Bene, ragazzi, incontrate il vostro eroe. Il suo nome è Doug Honeycutt. Anni di rastrellamenti attraverso i cantieri di recupero e vendite di vendita fuori-vendita, oltre a raccogliere materiale dal lato della strada, hanno creato uno dei cortili più belli di Birmingham. Dal segno di “fiori” al neon sopra la porta della casa del giardino agli strumenti antichi che decorano la parte anteriore del suo laboratorio, questo spazio di 25 x 60 piedi trabocca di personalità. Meglio di tutti, sua moglie, Frances, lo adora.

Grandi piani
Gli Honeycutts si sono trasferiti nella loro casa circa cinque anni fa. Tra le prime cose aggiunte da Doug c’erano un ponte posteriore e un pergolato coperto di glicine. Se si fosse fermato lì, Frances sarebbe stata contenta.
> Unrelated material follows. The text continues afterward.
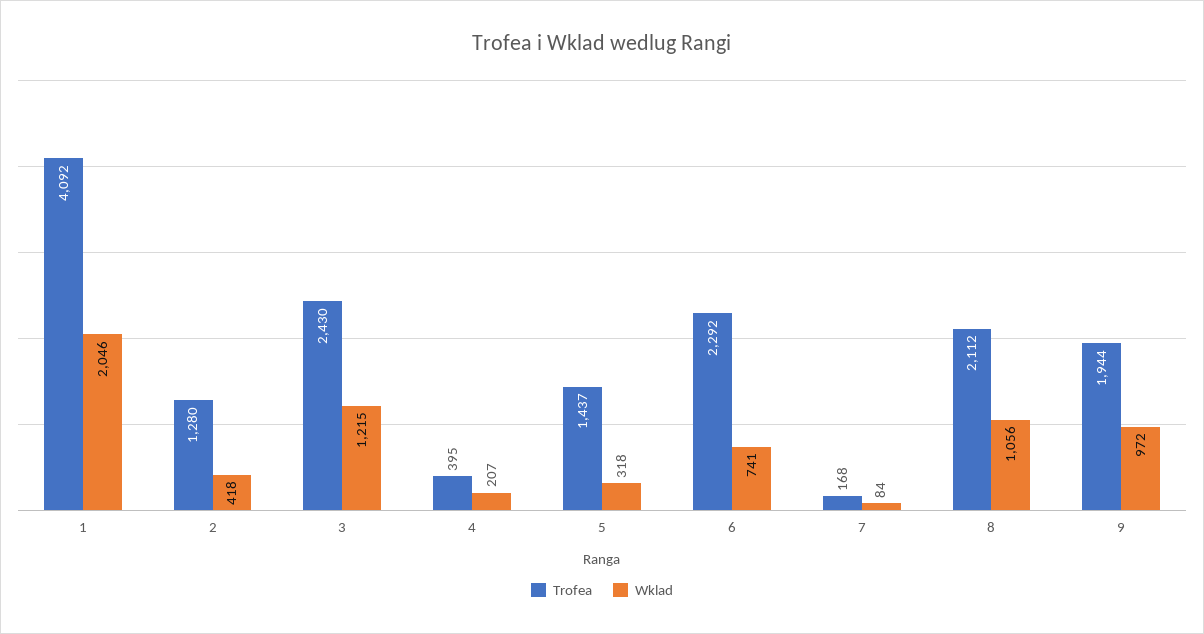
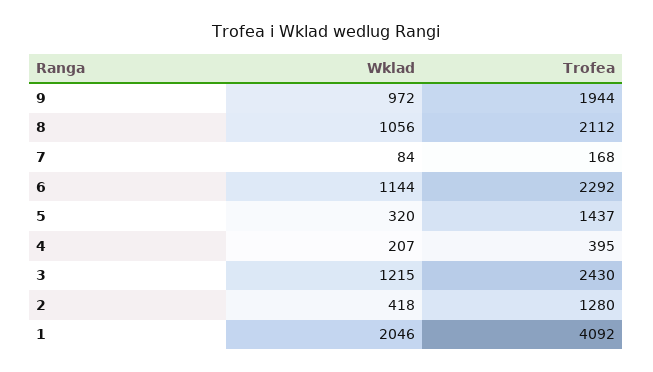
Wklad, 5: 318 -> 320
Wklad, 6: 741 -> 1144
Ma Doug aveva piani più grandi nati da un talento che lo faceva sognare di essere un architetto prima di entrare nel business della sua famiglia.
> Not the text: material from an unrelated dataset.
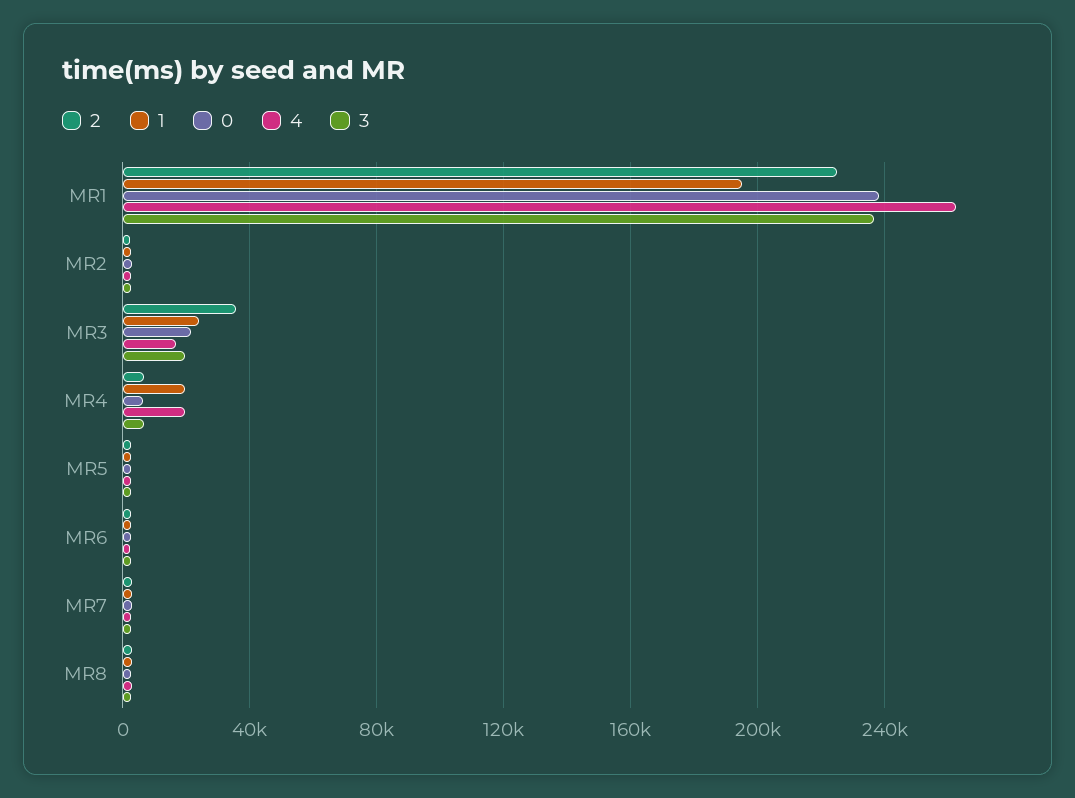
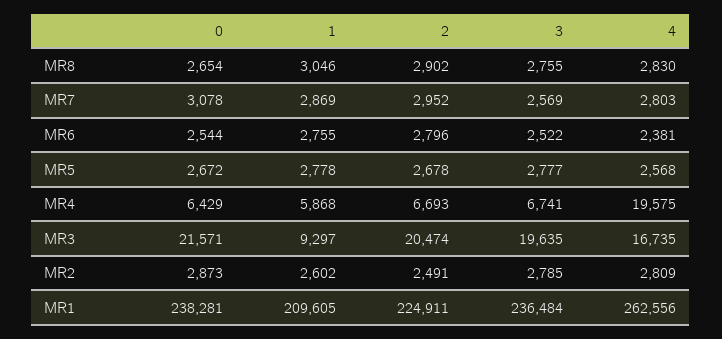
1, MR1: 195000 -> 209605
2, MR3: 35000 -> 20474
1, MR3: 25000 -> 9297
1, MR4: 20000 -> 5868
Per tre anni, Doug era un misterioso branco di pacchi, che riempiva baracche di manufatti e fughe che aveva trovato in tutto l’Alabama. “Frances continuava a chiedermi: ‘Perché continui a collezionare tutte queste cose?’ “ricorda. “Non le ho detto la verità, sarebbe stata una sorpresa.
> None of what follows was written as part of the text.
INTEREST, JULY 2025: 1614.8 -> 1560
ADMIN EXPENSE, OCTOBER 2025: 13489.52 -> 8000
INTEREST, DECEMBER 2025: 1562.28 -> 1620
“Mi sono seduto una notte in ottobre e ho disegnato la casa del giardino”, continua. “Le ho detto, ‘Questo è il tuo regalo di Natale.’ Ha dato uno sguardo al disegno e se ne è semplicemente innamorato. “

Poi è arrivata la parte difficile: progettarla per incorporare i tanti pezzi salvati che aveva portato a casa. Con l’aiuto di carpenteria da parte degli amici, la famiglia Owen, Doug lo ha tolto. A marzo ha presentato la casa finita a Frances. “È il miglior regalo che io abbia mai ricevuto, tranne il mio anello di fidanzamento”, dice.

Dettagli intelligenti
Ecco alcuni dei tocchi speciali che rendono unica questa casa da giardino.
• Posizionato sopra la porta è una finestra ad arco salvata. Doug ha progettato la casa del giardino per adattarla.
• Una scultura di aironi raccolta da Doug nel North Carolina è appollaiata davanti alla finestra ad arco.
• Sopra la porta c’è un cartello “fiori” al neon che Doug ha comprato a $ 25 da un negozio locale di Habitat for Humanity. La casa del giardino era già stata costruita a quel punto, ma l’insegna si adattava perfettamente alla porta.
• Le finestre sono sospese su catene con staffe di legno recuperate attaccate sopra le finestre. Le viti che crescono sulle catene li nascondono.
• Un cavo che attraversa le pulegge consente a Doug e Frances di tirare facilmente il paralume sulla parte superiore del tetto trasparente per rinfrescare e ombreggiare l’interno.

Andiamo dentro
L’interno della casa del giardino è altrettanto funky come l’esterno, che mostra di tutto, dalle vetrate colorate a una vecchia ghiacciaia Coca-Cola a una pregiata collezione di bottiglie di vino. Frances immagazzina piante tenere qui per l’inverno e vasi di piante per l’estate. Un pavimento di mattoni recuperati che poggia su una ghiaia compatta consente all’acqua di defluire attraverso di essa.

Il fulcro della stanza è un vecchio tavolo da disegno donato dalla loro amica Marcia Unger. Doug ha installato un lavandino e lo usano spesso per mangiare.

I servizi non si fermano qui. La casa del giardino comprende anche ventilatori automatici per il raffreddamento, stufe, una griglia senza fumo, un forno a microonde, un camino a gas e uno stereo. “Frances dice che vivrebbe qui se avesse un bagno”, dice Doug.

Sembra che qualcuno sia pronto per un’altra caccia al tesoro. A nome di uomini disordinati ovunque: vai, Doug, vai.

 

“The Coolest Backyard” è del numero di agosto 2007 di Southern Living.